As I looked once more at the pathways in the arboretum via Google Maps, it seems there are some relatively easy ways the number of intersections could be further minimized. In an ideal world, we'd spend the money to create truly separate paths for cars and people to ensure the risk of collision is even lower than it already is. Most of the problems between pedestrians and cars are design problems, after all. But it's not an ideal world, and I'll live with the fact that at least the law says we must yield pedestrians the right of way.

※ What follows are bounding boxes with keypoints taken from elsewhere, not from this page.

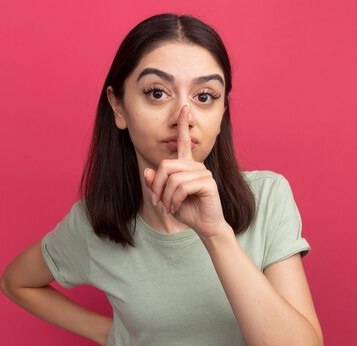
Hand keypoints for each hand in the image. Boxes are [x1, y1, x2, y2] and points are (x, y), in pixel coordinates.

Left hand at [143, 104, 228, 238]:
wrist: (204, 225)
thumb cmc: (187, 210)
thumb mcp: (165, 197)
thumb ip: (156, 183)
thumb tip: (148, 171)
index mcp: (187, 165)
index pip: (185, 141)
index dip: (183, 125)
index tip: (183, 108)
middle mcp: (196, 166)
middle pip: (166, 165)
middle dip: (158, 186)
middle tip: (157, 202)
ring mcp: (204, 173)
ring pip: (173, 178)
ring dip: (166, 196)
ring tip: (168, 208)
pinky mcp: (208, 183)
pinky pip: (182, 187)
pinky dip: (174, 200)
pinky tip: (176, 208)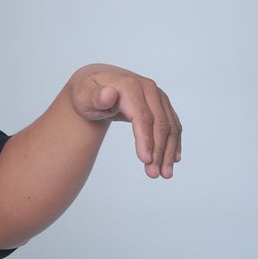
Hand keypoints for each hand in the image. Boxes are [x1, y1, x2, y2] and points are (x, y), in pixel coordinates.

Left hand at [68, 63, 181, 178]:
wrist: (98, 84)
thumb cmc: (88, 92)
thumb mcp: (83, 95)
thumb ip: (94, 97)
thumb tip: (109, 95)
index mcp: (130, 86)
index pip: (142, 116)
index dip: (146, 139)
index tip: (145, 160)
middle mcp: (148, 88)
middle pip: (159, 123)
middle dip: (158, 151)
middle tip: (154, 174)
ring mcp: (157, 95)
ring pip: (170, 126)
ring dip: (168, 151)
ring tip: (164, 173)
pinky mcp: (162, 103)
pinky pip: (172, 124)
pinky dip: (174, 142)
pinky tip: (174, 159)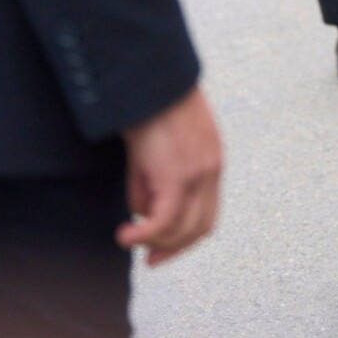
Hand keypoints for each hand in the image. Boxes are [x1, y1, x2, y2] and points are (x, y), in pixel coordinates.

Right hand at [118, 86, 222, 266]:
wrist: (149, 76)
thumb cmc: (150, 101)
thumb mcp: (158, 143)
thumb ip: (154, 178)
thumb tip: (142, 211)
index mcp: (212, 159)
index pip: (208, 212)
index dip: (186, 237)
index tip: (162, 248)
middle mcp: (211, 170)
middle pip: (200, 228)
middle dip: (174, 249)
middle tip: (149, 260)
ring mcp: (197, 174)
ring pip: (180, 229)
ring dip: (154, 241)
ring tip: (130, 237)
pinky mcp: (177, 176)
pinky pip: (162, 221)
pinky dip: (143, 235)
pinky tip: (125, 236)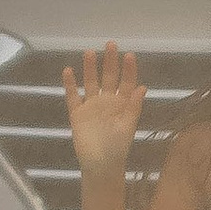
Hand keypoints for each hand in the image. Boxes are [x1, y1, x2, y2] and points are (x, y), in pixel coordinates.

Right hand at [62, 41, 145, 180]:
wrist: (100, 164)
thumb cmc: (117, 148)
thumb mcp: (128, 127)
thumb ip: (133, 108)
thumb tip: (142, 88)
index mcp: (122, 104)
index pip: (126, 83)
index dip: (128, 70)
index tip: (129, 55)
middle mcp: (107, 101)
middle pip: (108, 77)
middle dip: (110, 62)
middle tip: (110, 44)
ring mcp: (91, 106)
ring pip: (90, 82)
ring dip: (90, 68)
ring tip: (89, 53)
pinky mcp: (77, 113)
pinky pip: (73, 96)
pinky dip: (70, 84)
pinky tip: (68, 71)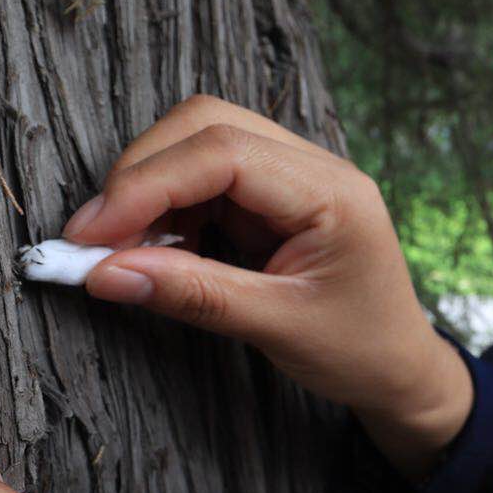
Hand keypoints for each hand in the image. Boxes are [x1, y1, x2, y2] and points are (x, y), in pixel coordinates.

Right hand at [61, 95, 471, 471]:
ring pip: (200, 142)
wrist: (401, 368)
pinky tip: (156, 250)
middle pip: (206, 124)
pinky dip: (168, 206)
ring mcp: (295, 174)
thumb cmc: (359, 350)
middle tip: (92, 240)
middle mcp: (316, 166)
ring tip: (122, 252)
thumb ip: (194, 294)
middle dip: (140, 175)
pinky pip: (207, 177)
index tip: (90, 234)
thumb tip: (105, 273)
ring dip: (150, 190)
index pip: (223, 151)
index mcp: (333, 191)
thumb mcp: (277, 328)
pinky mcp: (274, 194)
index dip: (146, 185)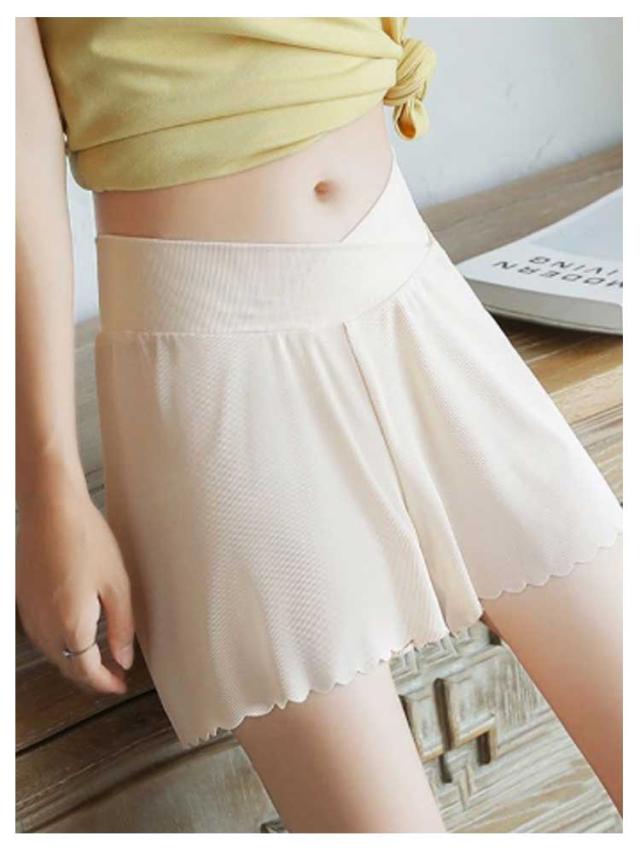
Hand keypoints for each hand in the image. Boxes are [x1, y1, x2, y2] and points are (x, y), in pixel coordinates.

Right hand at [16, 480, 134, 694]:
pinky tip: (75, 633)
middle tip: (114, 674)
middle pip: (67, 668)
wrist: (49, 508)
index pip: (87, 672)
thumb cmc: (85, 538)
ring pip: (52, 654)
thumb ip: (121, 626)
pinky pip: (42, 636)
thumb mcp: (116, 584)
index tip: (120, 685)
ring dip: (74, 662)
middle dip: (91, 677)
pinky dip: (60, 644)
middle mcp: (44, 628)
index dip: (106, 684)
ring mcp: (29, 615)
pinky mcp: (22, 601)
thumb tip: (124, 659)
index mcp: (71, 626)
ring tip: (99, 656)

In the grand scheme of things, the man teaching his son to wait for the cars was a small moment, one not worth splitting hairs over. But lots of small moments add up over time and shape how we collectively see the world. I've said before that as someone who walks almost everywhere all the time, cars are by far the scariest part of living where I do. We have over 4,700 pedestrian fatalities a year in this country, a number I think is unacceptably high for something we have much more control over than we are often willing to admit. Any time we get better at deferring to those on foot is an opportunity to drive that number down.